Use of --scan option with zipdetails
I'm the upstream author of zipdetails
Got an issue reported recently (see https://github.com/pmqs/zipdetails/issues/24) that uses diffoscope with a zip file.
Looking at https://salsa.debian.org/reproducible-builds/diffoscope/-/blob/master/diffoscope/comparators/zip.py?ref_type=heads I see that zipdetails
is invoked with the --scan
and --redact
options.
class Zipdetails(Command):
@tool_required("zipdetails")
def cmdline(self):
return ["zipdetails", "--redact", "--scan", "--utc", self.path]
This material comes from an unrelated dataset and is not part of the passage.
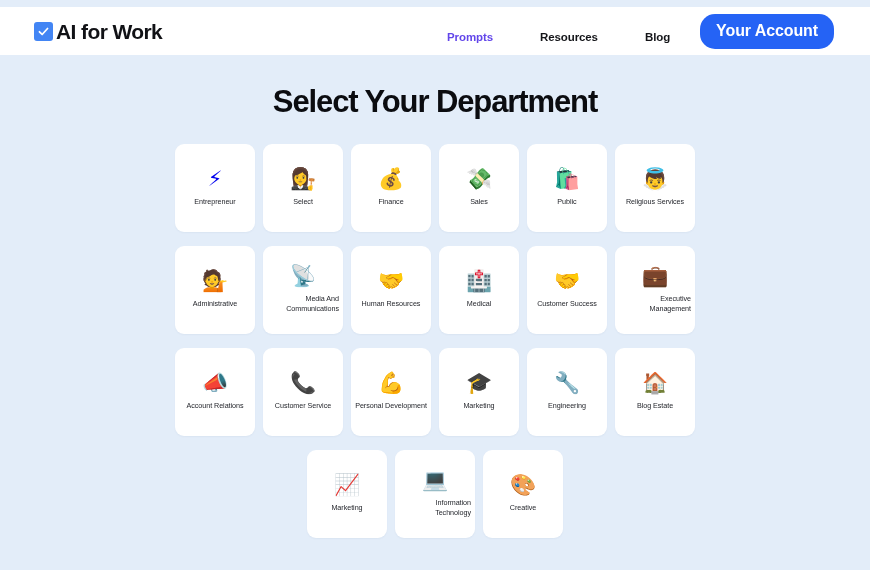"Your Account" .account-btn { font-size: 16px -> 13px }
Not clear why you want to use --scan
, but I'd rate it as a dangerous option to use in this context.
Here is why -- the --scan
option is intended to be used when you encounter a corrupt/truncated zip file and want to find any traces of the zip metadata. It is very aggressive in scanning the ziip file for zip 4-byte header header signatures -- by design, it will check every 4-byte sequence in the file to see if it matches one of the zip header signatures. If it gets a match, it blindly decodes what it finds, regardless of what is actually there.
That approach is susceptible to false positives, as the reported bug shows.
Also, I'm not clear are you using --redact
option? If the intention is to find the delta between two zip file, doesn't redacting filenames makes that more difficult.